• PASSAGE:
● ● ● ● ● ● ●

Saturday, 21 March 2009

Obedience training

Having trouble controlling Cinnamon at her agility class, I remembered about Cookie's obedience training when he was young.

Cookie is generally calm and quiet now. He might sometimes bark when Cinnamon starts barking loudly at other dogs on the street, but he soon stops barking after one or two barks and just waits patiently until Cinnamon stops barking as well.

However, actually he too used to be a very naughty puppy. The biggest problem was his biting, or more specifically biting me!! He didn't bite any other people. I loved him. I wanted to have a lot of time with him, but sometimes I couldn't because of his biting problem. I had many bruises from his biting.

Being desperate, I asked a dog behaviourist, Flip Calkoen, for help (It was before Flip opened his school at Ellerslie Racecourse). His training was expensive but worked very well. After a series of private sessions with him, Cookie stopped biting me and his general behaviour changed gradually, and now I have a good calm adult beagle.

Cookie at All Breeds Dog Training Club

It was not Cookie's only obedience training experience. We attended classes at All Breeds Dog Training Club before that, and also, after the sessions with Flip, we went to obedience class in my neighbourhood, which was taught by a former police dog trainer. At the last one, Cookie performed very well. He was one of the best in the class when the course finished, or at least that's how it looked to me.

Cinnamon at Obedience Class

Comparing to the efforts I put for training Cookie, I haven't made serious attempts to train Cinnamon perhaps, partly because Cinnamon has always listened to me better than Cookie did. Although I attended obedience class in my neighbourhood with Cinnamon, obedience training is a continuous learning process, so I will have to keep trying to teach Cinnamon how to behave as well as learning how to guide my dogs myself. The incident at this week's agility class was sort of a reminder about that.

3 comments:

  1. Hi Cookie and Cinnamon -

    My humans took me to see Flip too! He is the BEST trainer!! When I was about 8 months, my humans had a big problem with me pulling and getting too excited whenever I saw another dog - I wanted to go over to play and I went crazy, jumping and lunging - it used to scare everybody and it was very dangerous because I was too strong for my humans. But after they took me to see Flip, he showed them how to teach me to walk nicely next to them and to focus my attention on them and ignore other dogs - and since that time, I have become really good and do lots of different kinds of training now, like Obedience and Canine Freestyle. Now my humans can take me everywhere and trust me in any situation.

● ● ● ● ● ● ●

• WHAT TO DO: Continue the dog obedience training blog post above, starting right after its final sentence.

● ● ● ● ● ● ●

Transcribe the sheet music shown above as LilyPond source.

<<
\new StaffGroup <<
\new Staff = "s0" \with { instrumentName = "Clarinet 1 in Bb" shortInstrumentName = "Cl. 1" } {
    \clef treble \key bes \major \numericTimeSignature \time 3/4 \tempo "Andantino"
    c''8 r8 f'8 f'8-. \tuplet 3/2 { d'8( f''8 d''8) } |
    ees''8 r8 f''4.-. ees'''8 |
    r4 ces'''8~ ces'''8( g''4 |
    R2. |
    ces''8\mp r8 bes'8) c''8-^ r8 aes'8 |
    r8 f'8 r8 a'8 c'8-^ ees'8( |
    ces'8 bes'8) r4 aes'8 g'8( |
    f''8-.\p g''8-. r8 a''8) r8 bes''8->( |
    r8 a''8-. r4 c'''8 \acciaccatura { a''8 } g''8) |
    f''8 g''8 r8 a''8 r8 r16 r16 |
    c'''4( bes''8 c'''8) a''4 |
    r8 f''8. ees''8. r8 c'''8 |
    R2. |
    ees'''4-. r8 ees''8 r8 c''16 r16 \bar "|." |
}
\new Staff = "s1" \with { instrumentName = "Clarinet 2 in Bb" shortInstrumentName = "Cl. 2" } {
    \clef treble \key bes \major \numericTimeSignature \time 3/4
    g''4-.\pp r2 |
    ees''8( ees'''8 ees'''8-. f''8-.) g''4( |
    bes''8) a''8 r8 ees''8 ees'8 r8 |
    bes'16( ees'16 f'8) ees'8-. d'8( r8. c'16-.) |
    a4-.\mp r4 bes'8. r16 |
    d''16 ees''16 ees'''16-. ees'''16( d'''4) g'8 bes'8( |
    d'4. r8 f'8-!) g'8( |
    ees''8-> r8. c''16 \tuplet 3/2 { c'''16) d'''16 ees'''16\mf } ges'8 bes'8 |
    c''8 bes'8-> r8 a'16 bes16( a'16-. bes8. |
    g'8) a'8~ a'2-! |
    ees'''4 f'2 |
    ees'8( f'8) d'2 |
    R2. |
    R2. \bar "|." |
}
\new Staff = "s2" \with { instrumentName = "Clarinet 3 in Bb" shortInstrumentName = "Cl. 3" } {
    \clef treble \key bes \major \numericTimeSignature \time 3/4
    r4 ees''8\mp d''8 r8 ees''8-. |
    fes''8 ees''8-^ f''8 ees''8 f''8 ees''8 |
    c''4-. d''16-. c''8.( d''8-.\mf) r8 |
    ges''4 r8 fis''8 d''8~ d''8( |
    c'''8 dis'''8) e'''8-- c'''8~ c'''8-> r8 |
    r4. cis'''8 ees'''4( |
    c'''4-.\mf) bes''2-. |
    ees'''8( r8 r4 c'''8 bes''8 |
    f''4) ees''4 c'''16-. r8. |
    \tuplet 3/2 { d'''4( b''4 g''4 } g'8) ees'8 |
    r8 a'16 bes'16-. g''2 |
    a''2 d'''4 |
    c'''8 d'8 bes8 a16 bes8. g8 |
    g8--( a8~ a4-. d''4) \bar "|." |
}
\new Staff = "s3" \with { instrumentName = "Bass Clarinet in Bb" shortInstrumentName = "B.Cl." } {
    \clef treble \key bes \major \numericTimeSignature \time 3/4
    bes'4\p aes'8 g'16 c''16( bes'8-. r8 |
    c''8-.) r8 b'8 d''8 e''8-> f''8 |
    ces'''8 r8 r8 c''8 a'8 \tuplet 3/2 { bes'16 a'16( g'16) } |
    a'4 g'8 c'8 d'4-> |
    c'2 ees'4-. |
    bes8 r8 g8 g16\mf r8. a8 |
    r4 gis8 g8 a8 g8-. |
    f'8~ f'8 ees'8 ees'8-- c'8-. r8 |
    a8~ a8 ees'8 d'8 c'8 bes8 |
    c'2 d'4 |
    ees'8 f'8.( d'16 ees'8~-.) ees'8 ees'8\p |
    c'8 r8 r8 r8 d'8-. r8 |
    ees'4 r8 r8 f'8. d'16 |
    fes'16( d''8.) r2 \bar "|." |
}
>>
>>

● ● ● ● ● ● ●

• RESPONSE AREA:
    You are right - he is expensive but it is really worth it! Sometimes if go to the wrong class or wrong person and get the wrong advice, this can make things a lot worse (this is what happened to us!) - and so many people think they are experts in dogs but they talk a lot of rubbish! So it is better to go to an experienced, qualified dog trainer; Flip is great because he is very patient and open to using any method you are comfortable with and he REALLY understands dogs!

    Yes, I agree - definitely more obedience for Cinnamon! The more practice she has listening and obeying your human, the better she will be in any situation.

    And training must be ongoing - you cannot just do it once and then it is finished. It must continue throughout our lives! Just to keep reminding us of our manners - otherwise we dogs start to get naughty if we can get away with it. If you make training fun, we dogs love it - we love working for our humans!

    Slobbers,
    Honey the Great Dane
    ps. if anybody wants to contact Flip, the details are:
    Flip's Top Dog
    The Stables, Ellerslie Racecourse
    Auckland
    09-5248859

    ReplyDelete
  2. Oops! Sorry - that was the wrong number for Flip!

    The coorect number is:

    Flip's Top Dog
    09-5221228

    ReplyDelete
  3. Thanks, Honey.

    Yes, Flip understands dogs very well. He was the first person who identified Cookie's gentle nature.

    After his dog-only (without the owner) session with Cookie, he told me that Cookie had tried to make himself look smaller when playing with smaller dogs. Flip also told me to give Cookie time before going to the next step.

    These two points truly represent Cookie's characteristics. Cookie never competes for food or toys with Cinnamon. He is not a quick performer. He does things slowly but steadily.